I really liked the game, it's the kind of game I can recommend to my more enlightened friends who don't actually play games due to the fact that it's great noir, possibly more than it's a great game.
I was not surprised or put off by the appearance of The Deserter, as the game being so inspired by Kentucky Route Zero and PS: T led me to believe that the game would ultimately be a tragedy, a trait shared by both games but especially apparent in KRZ. The player is still rewarded by having the case be solvable, and the appearance of the character does help the last few pieces fall into place (like the flower and the Inland Empire stuff). If the game takes a misstep it is in the obviously artificial restriction of preventing the player from going to the Island before the tribunal. Obviously this would have worked against the tragic character of the plot (as the tribunal would have been avoided entirely, robbing the story of a climax) but it may also be that ZA/UM simply didn't have the resources to consider an alternative resolution to the story.

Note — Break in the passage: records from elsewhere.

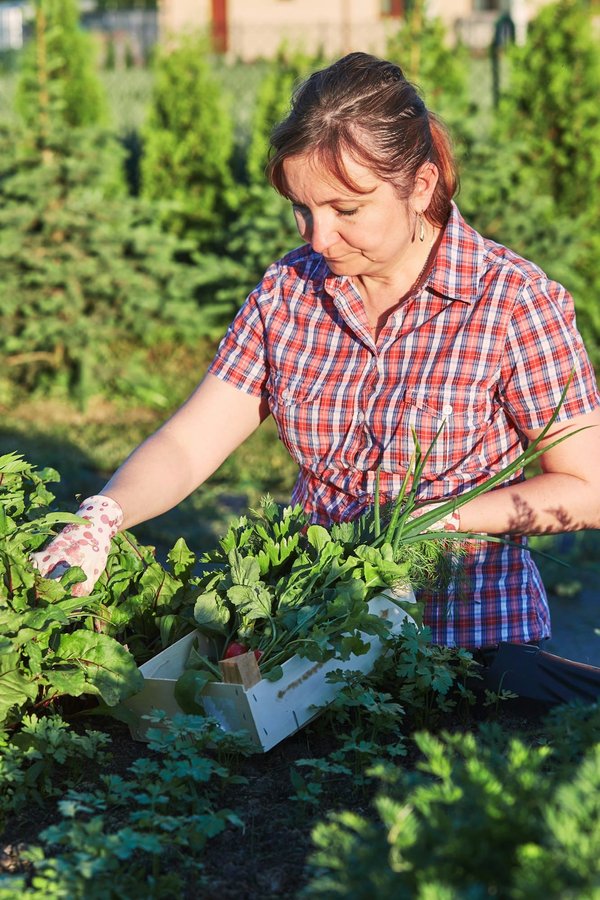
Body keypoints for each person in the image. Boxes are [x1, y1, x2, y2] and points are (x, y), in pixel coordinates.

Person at [33, 52, 600, 660]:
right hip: (314, 638)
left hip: (468, 645)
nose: (319, 237)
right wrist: (102, 517)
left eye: (346, 210)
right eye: (302, 208)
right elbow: (189, 443)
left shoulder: (512, 302)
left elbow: (587, 488)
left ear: (420, 186)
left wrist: (439, 521)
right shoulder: (289, 291)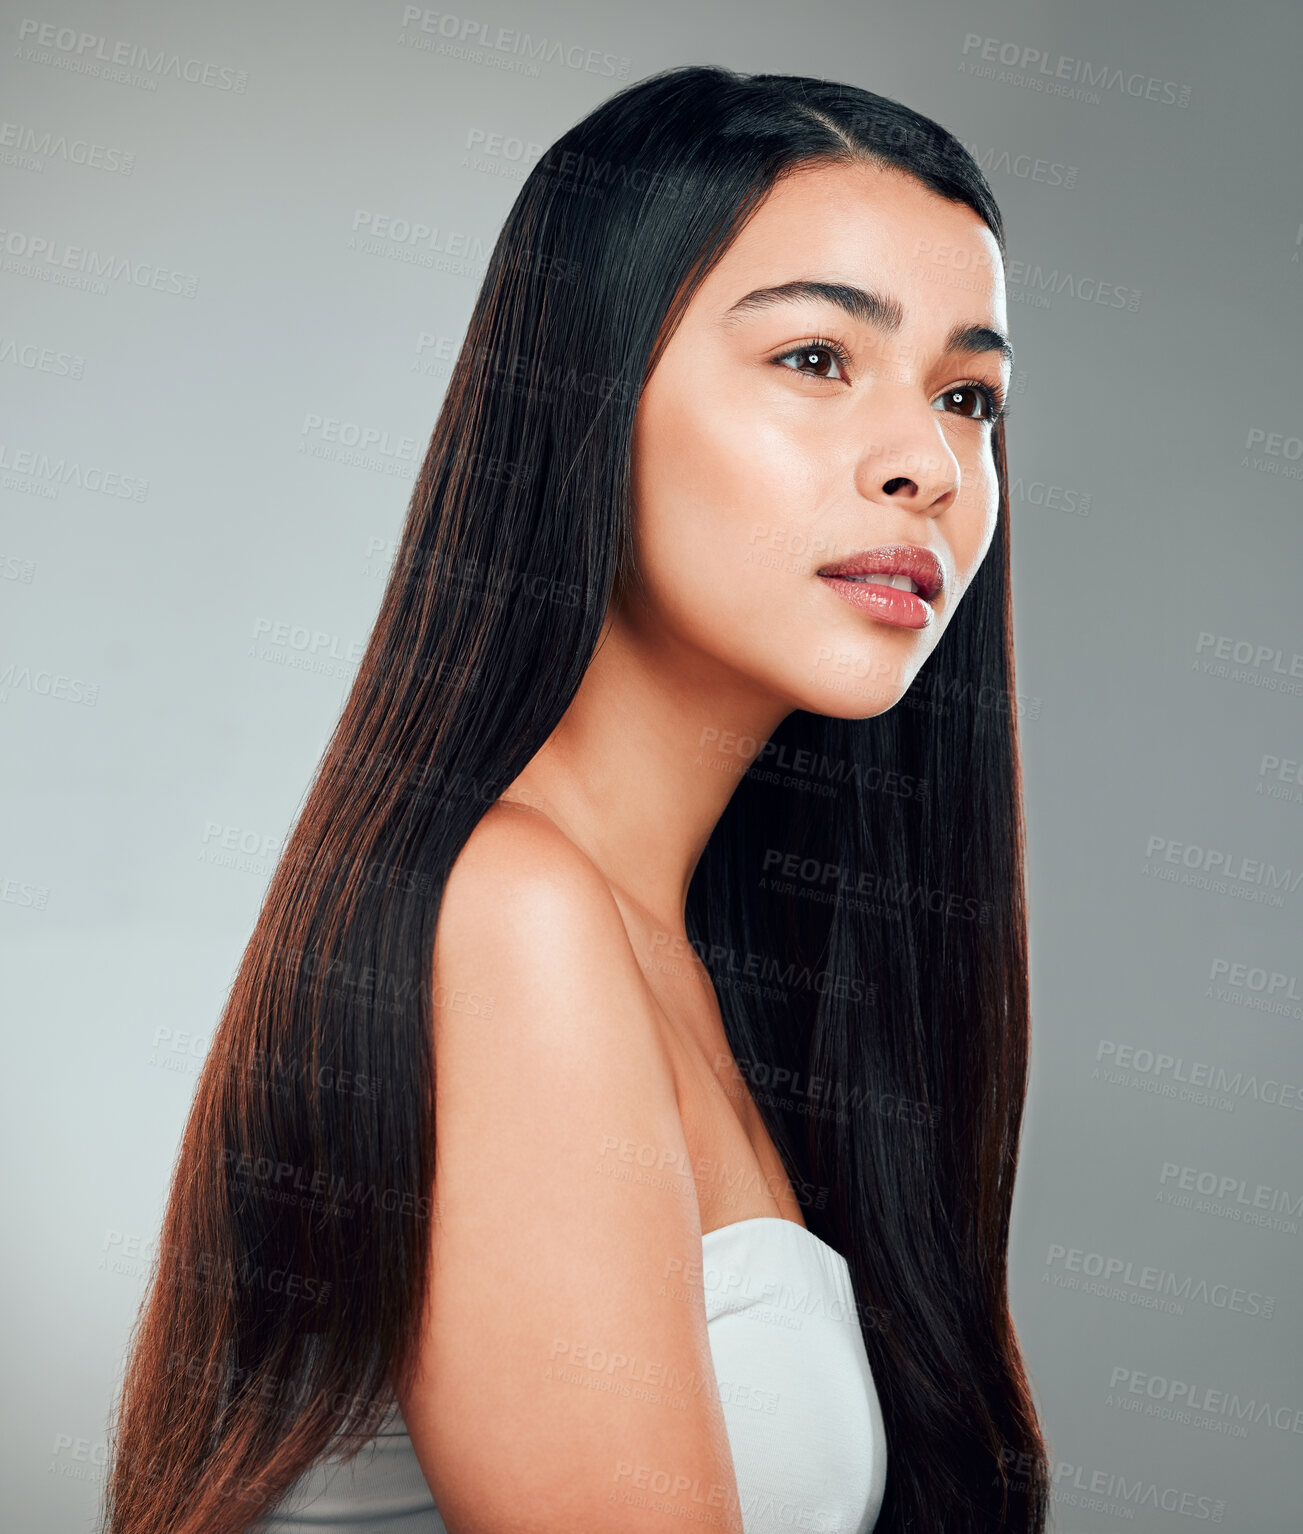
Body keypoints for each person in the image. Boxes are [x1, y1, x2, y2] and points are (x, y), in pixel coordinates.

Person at [102, 64, 1050, 1534]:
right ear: (592, 390)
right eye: (815, 358)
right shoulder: (522, 919)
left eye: (969, 395)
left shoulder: (715, 957)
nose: (925, 463)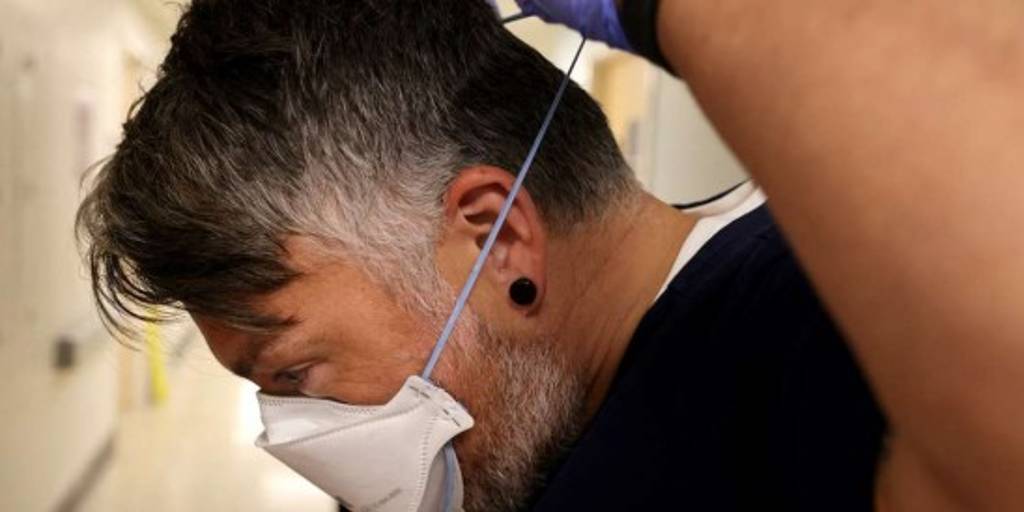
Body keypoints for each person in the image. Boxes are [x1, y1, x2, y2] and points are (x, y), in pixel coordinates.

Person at [74, 0, 1022, 511]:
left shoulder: (812, 347)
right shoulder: (534, 434)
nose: (293, 433)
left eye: (296, 373)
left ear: (494, 239)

That said, I feel like most people are misinterpreting the existence of the mid-game Shivers check. It is not a skill-gate as people are assuming. I passed it with a Shivers of 1, but I did every other task so that the chance was like, 83% or something. It is the game's way of telling you to keep exploring the area. However if your Harry has an exceptional intuition and city sense the game is gracious enough to let you skip the whole segment. It's a case where your intuition is so strong that it overrides the entirely reasonable objections of your partner.
I should reiterate that I really enjoyed the myriad Kentucky Route Zero influences. Perhaps it is me reading too much into it but it appears to me that ZA/UM did their homework well. The Doomed Commercial Area, the retro computer technology, the references to games and game development, the notion of pale-driving and Motorway South, and more generally the the overarching theme of surface appearances hinting at a greater, less comprehensible reality are nods towards KRZ. In a sense Disco Elysium is a game of excavation much like Kentucky Route Zero is. It's an excavation of a character, a city, and then a world framed around a murder mystery. The city aspect of this doesn't always work, as its backstory is often swamped by an encyclopedic deluge of names, places and information; it works best during the exploration of the game environments and when the player is forced to voice a (non-)opinion.
The character studies and the metaphysical aspects are fantastic, though. Besides Harry, nearly every character in the game is memorable, Ruby being an exception -- it seems her name refers to the fact that she ends up being a COLOSSAL (tm) red herring. I would single out Cunoesse as my favorite, as I don't run into many pure psychopaths in games.
Also, I need the dice maker theme in my life.